Promethera Biosciences se met à l'abri de ses créanciers

Le tribunal de l'entreprise du Brabant wallon a ouvert une procédure de réorganisation judiciaire dans un jugement rendu le 14 décembre. ©Thierry du Bois

Confrontée à des difficultés, la biotech Promethera Biosciences a dû se mettre à l'abri de ses créanciers via la procédure en réorganisation judiciaire (PRJ).

Après avoir frôlé la catastrophe et après avoir été sauvée par un fonds de gestion venu de Hong Kong, la biotech Promethera Biosciences, spécialisée dans la thérapie cellulaire pour les maladies du foie, a dû se tourner vers le tribunal de l'entreprise du Brabant wallon afin de demander la mise à l'abri de ses créanciers par le biais de la procédure de réorganisation judiciaire (PRJ).

"La situation bilantaire de la société est fragile, en particulier la hauteur des actuelles pertes d'exploitation absorbant l'essentiel des fonds propres", lit-on dans le jugement rendu lundi dernier par le tribunal de l'entreprise. Par cette décision, les juges ont validé la demande de PRJ et octroyé à la société un délai jusqu'à la fin du mois de mars pour trouver des accords avec les créanciers.

Report de l'entrée en bourse

Du côté de l'entreprise basée à Mont-Saint-Guibert, la vie est tout sauf un long fleuve tranquille. Après avoir réussi à lever 47 millions d'euros à la fin de l'année 2019, l'intention de la société était de se faire coter à la bourse de Tokyo. Mais les banquiers d'affaires japonais avaient estimé que la société n'était pas prête et l'affaire avait été reportée. Ensuite, la première vague de coronavirus qui a frappé la Belgique au mois de mars n'a rien arrangé et la société s'est retrouvée dans une situation financière difficile.

"Nous sommes en train de restructurer la société et la PRJ nous permet de faire cela de façon sereine."
Etienne Sokal
Fondateur de Promethera Biosciences

C'est alors que Co-High Investment Management, un fonds de gestion d'actifs de Hong Kong, qui avait déjà mis la main au portefeuille par le passé, a amené un nouveau partenaire chinois, le holding Hao Tian, qui, en juin, avait amené 5 millions d'euros d'argent frais. Ce holding était disposé à remettre encore une fois 5 millions si, de son côté, le management trouvait 10 millions d'euros. Le management n'avait pas réussi et, à la fin de l'été, le président du conseil d'administration, le CEO et le directeur financier avaient démissionné. A la suite de ces départs, un comité exécutif avait été formé afin de tenir la barre de Promethera. Il était (et est toujours) composé du professeur Etienne Sokal, d'Alain Parthoens et de Zimeng Dong, le CEO de Co-High. Le manager de Co-High avait débarqué en Belgique accompagné d'une directrice exécutive, Charlotte Poon, qui avait repris en mains les finances de la société.

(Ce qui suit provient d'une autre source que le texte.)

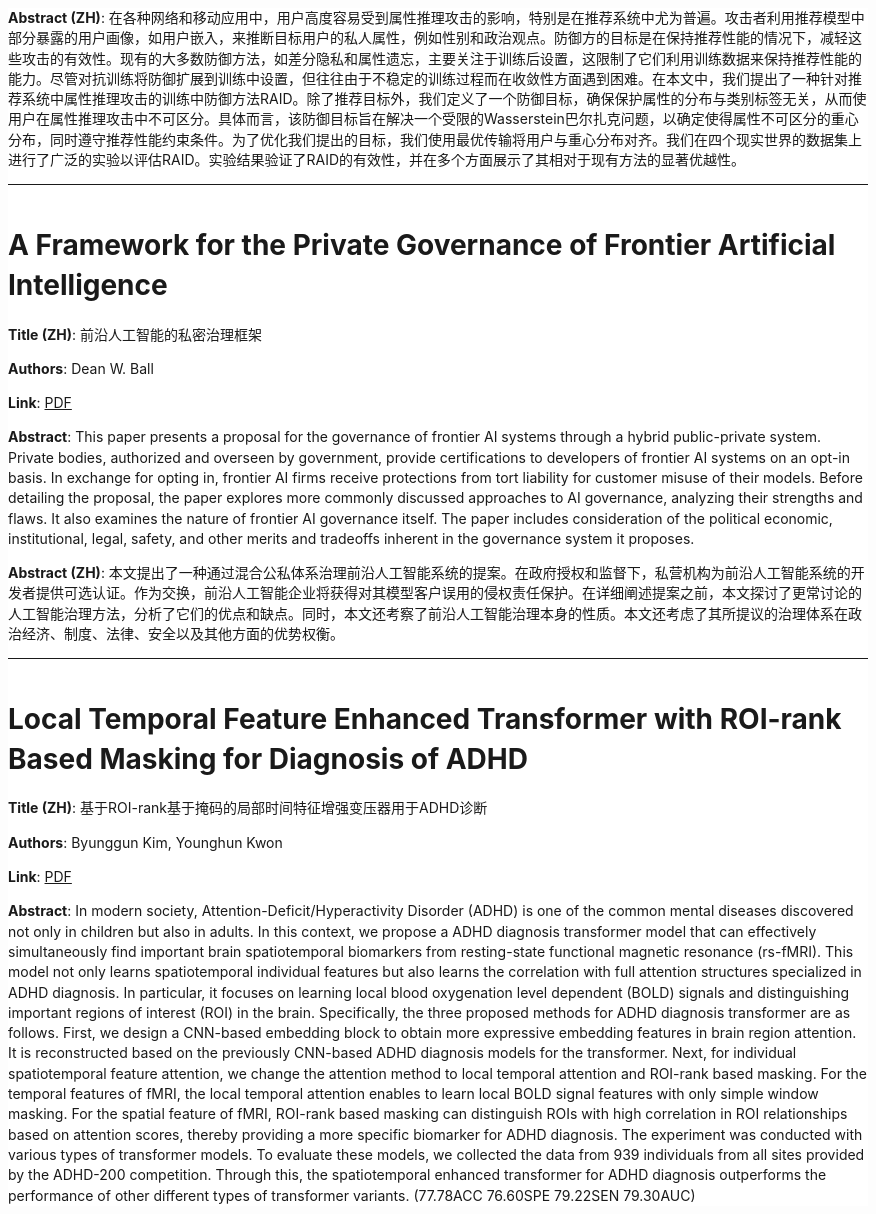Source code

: **Abstract (ZH)**: 在各种网络和移动应用中，用户高度容易受到属性推理攻击的影响，特别是在推荐系统中尤为普遍。攻击者利用推荐模型中部分暴露的用户画像，如用户嵌入，来推断目标用户的私人属性，例如性别和政治观点。防御方的目标是在保持推荐性能的情况下，减轻这些攻击的有效性。现有的大多数防御方法，如差分隐私和属性遗忘，主要关注于训练后设置，这限制了它们利用训练数据来保持推荐性能的能力。尽管对抗训练将防御扩展到训练中设置，但往往由于不稳定的训练过程而在收敛性方面遇到困难。在本文中，我们提出了一种针对推荐系统中属性推理攻击的训练中防御方法RAID。除了推荐目标外，我们定义了一个防御目标，确保保护属性的分布与类别标签无关，从而使用户在属性推理攻击中不可区分。具体而言，该防御目标旨在解决一个受限的Wasserstein巴尔扎克问题，以确定使得属性不可区分的重心分布，同时遵守推荐性能约束条件。为了优化我们提出的目标，我们使用最优传输将用户与重心分布对齐。我们在四个现实世界的数据集上进行了广泛的实验以评估RAID。实验结果验证了RAID的有效性，并在多个方面展示了其相对于现有方法的显著优越性。 

---
# A Framework for the Private Governance of Frontier Artificial Intelligence 

**Title (ZH)**: 前沿人工智能的私密治理框架 

**Authors**: Dean W. Ball  

**Link**: [PDF](https://arxiv.org/pdf/2504.11501)  

**Abstract**: This paper presents a proposal for the governance of frontier AI systems through a hybrid public-private system. Private bodies, authorized and overseen by government, provide certifications to developers of frontier AI systems on an opt-in basis. In exchange for opting in, frontier AI firms receive protections from tort liability for customer misuse of their models. Before detailing the proposal, the paper explores more commonly discussed approaches to AI governance, analyzing their strengths and flaws. It also examines the nature of frontier AI governance itself. The paper includes consideration of the political economic, institutional, legal, safety, and other merits and tradeoffs inherent in the governance system it proposes. 

**Abstract (ZH)**: 本文提出了一种通过混合公私体系治理前沿人工智能系统的提案。在政府授权和监督下，私营机构为前沿人工智能系统的开发者提供可选认证。作为交换，前沿人工智能企业将获得对其模型客户误用的侵权责任保护。在详细阐述提案之前，本文探讨了更常讨论的人工智能治理方法，分析了它们的优点和缺点。同时，本文还考察了前沿人工智能治理本身的性质。本文还考虑了其所提议的治理体系在政治经济、制度、法律、安全以及其他方面的优势权衡。 

---
# Local Temporal Feature Enhanced Transformer with ROI-rank Based Masking for Diagnosis of ADHD 

**Title (ZH)**: 基于ROI-rank基于掩码的局部时间特征增强变压器用于ADHD诊断 

**Authors**: Byunggun Kim, Younghun Kwon  

**Link**: [PDF](https://arxiv.org/pdf/2504.11474)  

**Abstract**: In modern society, Attention-Deficit/Hyperactivity Disorder (ADHD) is one of the common mental diseases discovered not only in children but also in adults. In this context, we propose a ADHD diagnosis transformer model that can effectively simultaneously find important brain spatiotemporal biomarkers from resting-state functional magnetic resonance (rs-fMRI). This model not only learns spatiotemporal individual features but also learns the correlation with full attention structures specialized in ADHD diagnosis. In particular, it focuses on learning local blood oxygenation level dependent (BOLD) signals and distinguishing important regions of interest (ROI) in the brain. Specifically, the three proposed methods for ADHD diagnosis transformer are as follows. First, we design a CNN-based embedding block to obtain more expressive embedding features in brain region attention. It is reconstructed based on the previously CNN-based ADHD diagnosis models for the transformer. Next, for individual spatiotemporal feature attention, we change the attention method to local temporal attention and ROI-rank based masking. For the temporal features of fMRI, the local temporal attention enables to learn local BOLD signal features with only simple window masking. For the spatial feature of fMRI, ROI-rank based masking can distinguish ROIs with high correlation in ROI relationships based on attention scores, thereby providing a more specific biomarker for ADHD diagnosis. The experiment was conducted with various types of transformer models. To evaluate these models, we collected the data from 939 individuals from all sites provided by the ADHD-200 competition. Through this, the spatiotemporal enhanced transformer for ADHD diagnosis outperforms the performance of other different types of transformer variants. (77.78ACC 76.60SPE 79.22SEN 79.30AUC)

Au gré de ses différentes levées de fonds, Promethera a vu son actionnariat initial se diversifier avec l'arrivée de nombreux investisseurs asiatiques qui, aujourd'hui, représentent 44% du capital. Au total, Promethera a déjà attiré 118 millions d'euros d'investissements.

"Nous restons optimistes"

Contacté, Etienne Sokal, le fondateur de la société, a confirmé l'information, tout en précisant que la société dispose d'un produit prometteur. Sur le plan clinique, une étude avait démarré dans plusieurs pays d'Europe pour évaluer l'efficacité d'un produit dans l'insuffisance hépatique aiguë compliquant une maladie chronique du foie.

"Nous sommes en train de restructurer la société et la procédure de réorganisation judiciaire nous permet de faire cela de façon sereine", a encore expliqué Etienne Sokal. Et ce dernier de préciser que la situation de Promethera n'est pas celle d'une situation qui connaîtrait un échec, mais bien celle d'une société confrontée à des difficultés financières. "Nous restons optimistes", conclut le fondateur de la biotech.

Créée en 2009, la société est une spin-off de l'UCL.